Provided records =
※
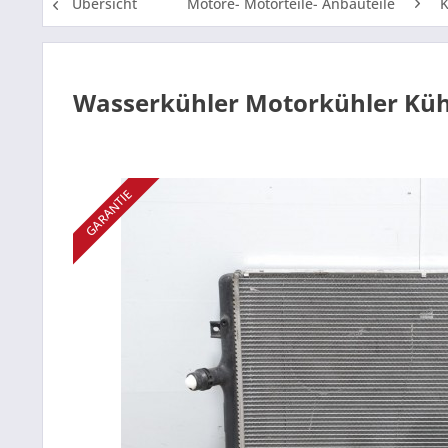
Übersicht
Motore- Motorteile- Anbauteile
K
Wasserkühler Motorkühler Kühl
GARANTIE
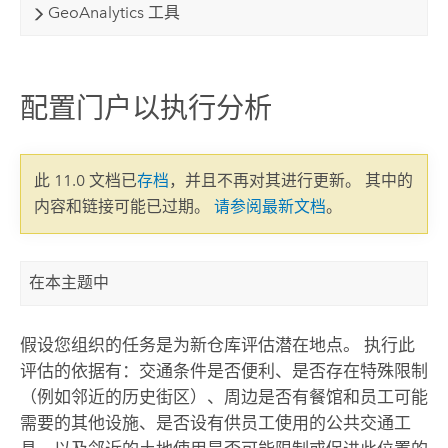
GeoAnalytics 工具
配置门户以执行分析
此 11.0 文档已
存档
，并且不再对其进行更新。 其中的
内容和链接可能已过期。
请参阅最新文档
。
在本主题中
假设您组织的任务是为新仓库评估潜在地点。 执行此
评估的依据有：交通条件是否便利、是否存在特殊限制
（例如邻近的历史街区）、周边是否有餐馆和员工可能
需要的其他设施、是否设有供员工使用的公共交通工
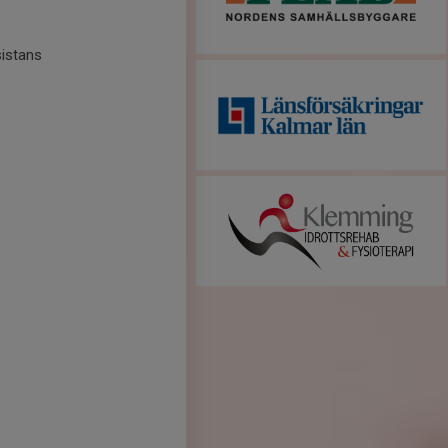
sistans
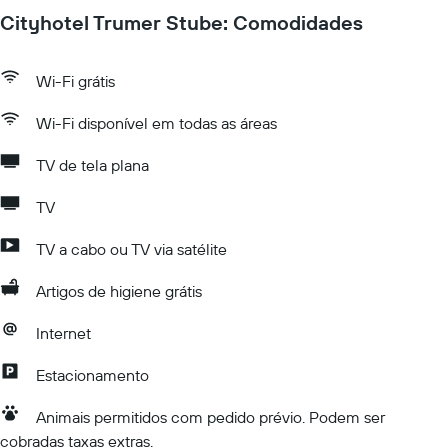
Cityhotel Trumer Stube: Comodidades
Wi-Fi grátis
Wi-Fi disponível em todas as áreas
TV de tela plana
TV
TV a cabo ou TV via satélite
Artigos de higiene grátis
Internet
Estacionamento
Animais permitidos com pedido prévio. Podem ser
cobradas taxas extras.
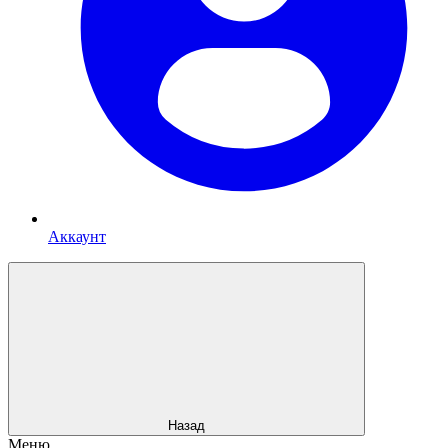
Аккаунт
Назад
Меню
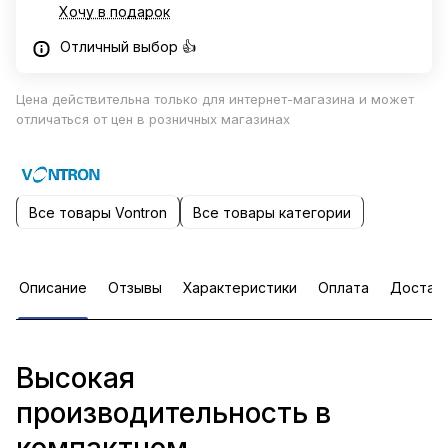
Хочу в подарок
Отличный выбор 👍
Цена действительна только для интернет-магазина и может
отличаться от цен в розничных магазинах
Все товары Vontron
Все товары категории
Описание
Отзывы
Характеристики
Оплата
Достав
Высокая
производительность в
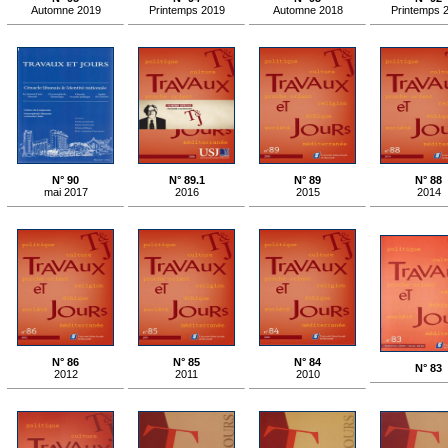
Automne 2019
Printemps 2019
Automne 2018
Printemps 
N° 90
N° 89.1
N° 89
N° 88
mai 2017
2016
2015
2014
N° 86
N° 85
N° 84
N° 83
2012
2011
2010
※
Exercise directions = Please print all of the records above exactly, omitting each picture.

Task solution =
Übersicht
Motore- Motorteile- Anbauteile
K
Wasserkühler Motorkühler Kühl
GARANTIE
GeoAnalytics 工具
配置门户以执行分析
此 11.0 文档已
存档
，并且不再对其进行更新。 其中的
内容和链接可能已过期。
请参阅最新文档
。
在本主题中
假设您组织的任务是为新仓库评估潜在地点。 执行此
评估的依据有：交通条件是否便利、是否存在特殊限制
（例如邻近的历史街区）、周边是否有餐馆和员工可能
需要的其他设施、是否设有供员工使用的公共交通工
sistans
Cityhotel Trumer Stube: Comodidades
Wi-Fi grátis
Wi-Fi disponível em todas as áreas
TV de tela plana
TV
TV a cabo ou TV via satélite
Artigos de higiene grátis
Internet
Estacionamento
Animais permitidos com pedido prévio. Podem ser
cobradas taxas extras.
Аккаунт
Назад
Меню
Хочу в подарок
Отличный выбор 👍
Цена действительна только для интернет-магазина и может
отличаться от цен в розничных магазинах
Все товары Vontron
Все товары категории
Описание
Отзывы
Характеристики
Оплата
Достав
Высокая
производительность в
Automne 2019
Printemps 2019
Automne 2018
Printemps 
N° 90
N° 89.1
N° 89
N° 88
mai 2017
2016
2015
2014
N° 86
N° 85
N° 84
N° 83
2012
2011
2010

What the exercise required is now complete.